The harassment scandal of San Diego Mayor Bob Filner demonstrated that San Diego Democrats prioritized keeping Filner in charge so he can enact their preferred policies over the rights of the women he harassed; when forced to take a side, they sided with the powerful man running the gravy train.
Most of us recoil from that as a soulless and ghoulish way of seeing people, as insignificant cogs whose well-being is easily sacrificed in the name of the “greater good.” But that’s why we’re on this side.
Back then, Emily Zanotti of NakedDC noted:
A lot of these Democratic men use their power and position to cow these women. Sanford was a schmuck, but his affair was consensual. Weiner (and Clinton and Spitzer) all had affairs with women who basically worshiped them. The latest girl revealed to be messaging Weiner kept saying, ‘I can’t believe I’m talking to you!’ ‘wow, you’re so awesome,’ etc. Clinton banged an intern. Spitzer paid sex workers.
It’s a combination of power-broking and power-worship that probably results from the ideology but takes on a really perverse sexual form.

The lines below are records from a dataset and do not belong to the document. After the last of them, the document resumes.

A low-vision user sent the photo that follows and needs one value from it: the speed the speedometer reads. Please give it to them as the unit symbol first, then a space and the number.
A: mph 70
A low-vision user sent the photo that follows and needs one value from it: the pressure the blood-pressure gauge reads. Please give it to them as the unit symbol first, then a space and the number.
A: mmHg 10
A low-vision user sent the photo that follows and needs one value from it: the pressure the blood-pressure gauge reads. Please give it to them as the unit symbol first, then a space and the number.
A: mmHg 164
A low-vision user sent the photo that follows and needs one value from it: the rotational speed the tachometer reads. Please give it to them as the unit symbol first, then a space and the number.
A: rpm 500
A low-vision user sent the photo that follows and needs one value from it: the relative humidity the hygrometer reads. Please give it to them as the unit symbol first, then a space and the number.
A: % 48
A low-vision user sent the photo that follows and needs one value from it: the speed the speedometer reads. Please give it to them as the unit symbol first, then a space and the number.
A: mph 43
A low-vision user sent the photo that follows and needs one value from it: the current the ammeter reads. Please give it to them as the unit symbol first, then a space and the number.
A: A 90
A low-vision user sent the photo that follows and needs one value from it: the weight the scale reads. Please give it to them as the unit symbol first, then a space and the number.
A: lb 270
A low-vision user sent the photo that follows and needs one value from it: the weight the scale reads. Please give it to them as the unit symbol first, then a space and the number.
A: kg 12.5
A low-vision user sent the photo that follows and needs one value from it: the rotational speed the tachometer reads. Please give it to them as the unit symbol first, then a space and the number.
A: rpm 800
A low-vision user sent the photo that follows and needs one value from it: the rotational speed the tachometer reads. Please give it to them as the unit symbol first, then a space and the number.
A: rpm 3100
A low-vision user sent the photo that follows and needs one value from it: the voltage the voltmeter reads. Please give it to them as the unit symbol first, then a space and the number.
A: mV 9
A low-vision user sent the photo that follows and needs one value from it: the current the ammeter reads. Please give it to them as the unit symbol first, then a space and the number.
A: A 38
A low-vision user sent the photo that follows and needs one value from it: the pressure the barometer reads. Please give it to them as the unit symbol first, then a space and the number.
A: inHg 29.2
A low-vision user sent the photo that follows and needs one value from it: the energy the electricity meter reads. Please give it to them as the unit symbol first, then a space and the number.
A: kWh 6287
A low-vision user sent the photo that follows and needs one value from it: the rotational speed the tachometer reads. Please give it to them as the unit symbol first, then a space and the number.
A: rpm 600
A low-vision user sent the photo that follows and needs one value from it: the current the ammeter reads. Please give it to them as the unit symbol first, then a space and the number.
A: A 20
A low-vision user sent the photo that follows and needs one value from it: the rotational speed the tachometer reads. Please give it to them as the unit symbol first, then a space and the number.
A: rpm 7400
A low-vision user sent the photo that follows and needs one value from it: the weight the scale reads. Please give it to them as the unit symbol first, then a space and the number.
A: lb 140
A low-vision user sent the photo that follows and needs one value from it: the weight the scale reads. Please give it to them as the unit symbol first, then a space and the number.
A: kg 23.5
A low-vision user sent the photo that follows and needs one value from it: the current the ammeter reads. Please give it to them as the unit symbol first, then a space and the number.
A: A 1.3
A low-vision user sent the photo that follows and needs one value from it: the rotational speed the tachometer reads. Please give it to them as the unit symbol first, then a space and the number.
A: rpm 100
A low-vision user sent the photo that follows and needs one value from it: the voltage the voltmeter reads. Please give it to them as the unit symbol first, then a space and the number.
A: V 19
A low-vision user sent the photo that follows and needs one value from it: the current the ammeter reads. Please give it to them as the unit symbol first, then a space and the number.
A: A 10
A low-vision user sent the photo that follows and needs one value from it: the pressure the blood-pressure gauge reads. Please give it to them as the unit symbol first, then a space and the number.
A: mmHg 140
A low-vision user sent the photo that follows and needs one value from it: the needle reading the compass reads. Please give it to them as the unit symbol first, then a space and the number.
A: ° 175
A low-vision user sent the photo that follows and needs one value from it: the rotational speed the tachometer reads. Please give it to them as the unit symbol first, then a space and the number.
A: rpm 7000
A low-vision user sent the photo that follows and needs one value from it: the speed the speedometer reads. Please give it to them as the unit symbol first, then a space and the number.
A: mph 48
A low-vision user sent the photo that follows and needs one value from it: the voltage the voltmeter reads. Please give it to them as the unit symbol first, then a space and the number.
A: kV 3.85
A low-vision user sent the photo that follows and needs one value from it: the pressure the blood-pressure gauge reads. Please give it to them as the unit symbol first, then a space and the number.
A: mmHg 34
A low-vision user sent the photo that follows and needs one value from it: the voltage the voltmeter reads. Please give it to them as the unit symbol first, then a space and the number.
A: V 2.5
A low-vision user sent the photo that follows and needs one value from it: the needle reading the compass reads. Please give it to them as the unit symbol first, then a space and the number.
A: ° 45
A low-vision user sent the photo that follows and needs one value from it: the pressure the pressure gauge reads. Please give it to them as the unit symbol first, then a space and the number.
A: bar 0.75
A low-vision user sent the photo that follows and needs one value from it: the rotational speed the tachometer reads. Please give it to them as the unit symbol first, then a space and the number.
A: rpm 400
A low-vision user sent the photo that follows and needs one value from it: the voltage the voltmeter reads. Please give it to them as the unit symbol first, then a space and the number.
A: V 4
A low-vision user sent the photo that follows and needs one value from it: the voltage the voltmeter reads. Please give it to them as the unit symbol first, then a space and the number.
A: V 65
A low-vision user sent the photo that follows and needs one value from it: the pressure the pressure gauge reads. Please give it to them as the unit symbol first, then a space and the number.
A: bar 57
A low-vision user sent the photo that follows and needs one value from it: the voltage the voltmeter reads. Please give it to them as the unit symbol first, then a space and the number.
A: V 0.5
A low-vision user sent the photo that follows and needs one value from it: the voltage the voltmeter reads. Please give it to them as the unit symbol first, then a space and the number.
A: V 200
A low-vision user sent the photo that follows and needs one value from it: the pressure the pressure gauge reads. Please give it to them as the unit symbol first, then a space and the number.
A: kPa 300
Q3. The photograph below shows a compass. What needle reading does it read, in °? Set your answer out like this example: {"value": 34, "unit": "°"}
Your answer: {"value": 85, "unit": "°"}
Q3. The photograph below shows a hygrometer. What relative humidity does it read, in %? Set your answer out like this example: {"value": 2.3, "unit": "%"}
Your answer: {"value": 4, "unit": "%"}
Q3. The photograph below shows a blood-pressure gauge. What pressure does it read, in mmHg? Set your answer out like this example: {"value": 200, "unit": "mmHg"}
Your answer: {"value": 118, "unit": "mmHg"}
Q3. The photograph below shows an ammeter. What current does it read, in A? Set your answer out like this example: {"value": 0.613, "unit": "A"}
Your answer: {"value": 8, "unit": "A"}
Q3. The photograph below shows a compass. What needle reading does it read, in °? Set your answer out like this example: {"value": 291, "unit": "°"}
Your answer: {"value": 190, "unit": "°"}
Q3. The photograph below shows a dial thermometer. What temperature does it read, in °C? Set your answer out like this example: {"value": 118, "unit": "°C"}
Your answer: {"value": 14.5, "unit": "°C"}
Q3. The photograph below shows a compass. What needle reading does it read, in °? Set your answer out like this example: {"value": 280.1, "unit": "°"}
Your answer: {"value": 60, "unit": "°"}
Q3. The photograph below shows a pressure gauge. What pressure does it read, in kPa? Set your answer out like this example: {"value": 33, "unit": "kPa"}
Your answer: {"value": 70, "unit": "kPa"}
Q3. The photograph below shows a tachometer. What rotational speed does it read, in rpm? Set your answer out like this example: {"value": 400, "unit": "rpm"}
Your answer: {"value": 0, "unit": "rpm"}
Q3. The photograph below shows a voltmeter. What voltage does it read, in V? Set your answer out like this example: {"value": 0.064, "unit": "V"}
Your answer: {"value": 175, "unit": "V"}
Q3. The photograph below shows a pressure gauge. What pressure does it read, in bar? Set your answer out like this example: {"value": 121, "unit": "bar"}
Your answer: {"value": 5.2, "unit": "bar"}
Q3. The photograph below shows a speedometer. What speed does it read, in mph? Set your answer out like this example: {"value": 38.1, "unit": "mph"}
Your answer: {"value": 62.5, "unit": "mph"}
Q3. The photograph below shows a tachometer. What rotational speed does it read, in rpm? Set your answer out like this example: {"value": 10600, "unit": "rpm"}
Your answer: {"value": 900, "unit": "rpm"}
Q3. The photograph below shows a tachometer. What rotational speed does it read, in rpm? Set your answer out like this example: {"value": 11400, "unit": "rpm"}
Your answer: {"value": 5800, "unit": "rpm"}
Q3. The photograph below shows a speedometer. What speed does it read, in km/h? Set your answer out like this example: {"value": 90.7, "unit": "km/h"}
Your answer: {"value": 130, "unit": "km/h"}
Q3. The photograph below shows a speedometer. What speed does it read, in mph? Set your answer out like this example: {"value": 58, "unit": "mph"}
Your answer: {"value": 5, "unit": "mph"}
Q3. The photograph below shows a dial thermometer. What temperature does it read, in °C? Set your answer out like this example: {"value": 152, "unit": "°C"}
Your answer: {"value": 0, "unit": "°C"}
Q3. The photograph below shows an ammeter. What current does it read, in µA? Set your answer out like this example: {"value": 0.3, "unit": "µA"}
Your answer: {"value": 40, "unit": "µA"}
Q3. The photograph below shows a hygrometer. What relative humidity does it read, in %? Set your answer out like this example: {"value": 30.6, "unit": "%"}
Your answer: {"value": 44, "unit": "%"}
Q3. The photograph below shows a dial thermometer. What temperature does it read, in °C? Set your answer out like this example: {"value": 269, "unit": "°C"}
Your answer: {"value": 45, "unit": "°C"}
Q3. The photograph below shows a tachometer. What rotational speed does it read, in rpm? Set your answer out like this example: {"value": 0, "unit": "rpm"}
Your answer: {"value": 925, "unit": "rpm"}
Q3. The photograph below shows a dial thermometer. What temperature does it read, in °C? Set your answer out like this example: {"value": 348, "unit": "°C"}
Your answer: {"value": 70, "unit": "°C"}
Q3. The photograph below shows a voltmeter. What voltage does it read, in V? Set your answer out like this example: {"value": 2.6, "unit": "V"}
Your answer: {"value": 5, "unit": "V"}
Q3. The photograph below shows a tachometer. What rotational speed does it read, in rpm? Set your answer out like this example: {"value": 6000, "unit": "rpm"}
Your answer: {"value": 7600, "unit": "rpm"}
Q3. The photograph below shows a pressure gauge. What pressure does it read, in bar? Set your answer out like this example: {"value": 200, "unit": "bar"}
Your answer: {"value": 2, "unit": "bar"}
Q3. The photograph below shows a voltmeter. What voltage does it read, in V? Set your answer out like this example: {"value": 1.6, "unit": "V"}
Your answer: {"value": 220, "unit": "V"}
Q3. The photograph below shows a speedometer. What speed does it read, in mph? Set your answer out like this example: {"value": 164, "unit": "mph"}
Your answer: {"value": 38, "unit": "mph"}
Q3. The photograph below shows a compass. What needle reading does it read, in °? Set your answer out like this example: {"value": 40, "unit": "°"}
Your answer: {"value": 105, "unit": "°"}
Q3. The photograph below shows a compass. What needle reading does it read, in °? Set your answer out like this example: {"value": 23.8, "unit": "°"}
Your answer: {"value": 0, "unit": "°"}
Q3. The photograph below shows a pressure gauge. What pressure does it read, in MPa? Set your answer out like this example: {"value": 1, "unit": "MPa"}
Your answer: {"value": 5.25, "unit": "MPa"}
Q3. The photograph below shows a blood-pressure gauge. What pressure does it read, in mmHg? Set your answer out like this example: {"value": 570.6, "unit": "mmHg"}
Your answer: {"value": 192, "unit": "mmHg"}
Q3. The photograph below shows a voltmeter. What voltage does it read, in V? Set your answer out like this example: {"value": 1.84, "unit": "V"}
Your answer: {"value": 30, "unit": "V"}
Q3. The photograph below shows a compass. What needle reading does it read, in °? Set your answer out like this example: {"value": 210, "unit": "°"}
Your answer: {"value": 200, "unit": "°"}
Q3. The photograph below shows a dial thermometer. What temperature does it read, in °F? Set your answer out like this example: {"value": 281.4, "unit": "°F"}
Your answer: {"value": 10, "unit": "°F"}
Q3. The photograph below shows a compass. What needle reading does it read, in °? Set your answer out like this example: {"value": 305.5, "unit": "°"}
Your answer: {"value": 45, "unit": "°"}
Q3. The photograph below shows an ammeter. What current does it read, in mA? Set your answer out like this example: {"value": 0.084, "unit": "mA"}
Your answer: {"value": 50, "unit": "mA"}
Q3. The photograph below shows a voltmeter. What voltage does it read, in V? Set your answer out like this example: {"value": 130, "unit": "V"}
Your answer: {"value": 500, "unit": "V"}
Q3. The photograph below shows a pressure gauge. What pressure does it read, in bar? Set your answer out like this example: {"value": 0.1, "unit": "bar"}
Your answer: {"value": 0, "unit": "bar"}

While we’re on the subject . . . dear mainstream media: every disgraced politician wants the kind of soft-focus powder-puff coverage that People gave Weiner and Abedin in 2012 to help their redemption narrative. Don’t give it to them.
“I’m very happy in my present life,” Weiner, 47, tells PEOPLE in an exclusive interview. “The only next dramatic steps I’m planning on are Jordan’s first,” he says, referring to his 6-month-old son and remaining noncommital on whether he will run for office again.
In his first joint interview with wife Huma Abedin, who is deputy chief of staff to Secretary of State Hillary Clinton, the couple address how they survived Weiner’s lewd text and photo scandal that led to his resignation, as well as who has diaper duty.
Around the same time as that interview, Weiner was beginning his online relationship with his new 22-year-old object of affection.
Maybe Huma Abedin and Hillary Clinton are so close because they really understand each other’s problems.
ADDENDA: A really beautiful column from Kathryn Jean Lopez about Andrew Breitbart, this election, and modesty:
I won’t pretend to speak for a friend who cannot speak for himself about the choices before the country today. And I don’t pretend, either, to know how he would be running the website that bears his name. But I do feel confident that he would be reminding us to be grateful and feel responsible. We are heirs to a patrimony, and the decisions we make today — or fail to make, through indifference or distraction — could be something we will have to answer for.
Somehow I missed this Los Angeles Times profile of my best friend and co-author, Cam Edwards, back in March. The only thing that would have made that profile any better would be . . . mentioning that excellent book that came out a few months earlier!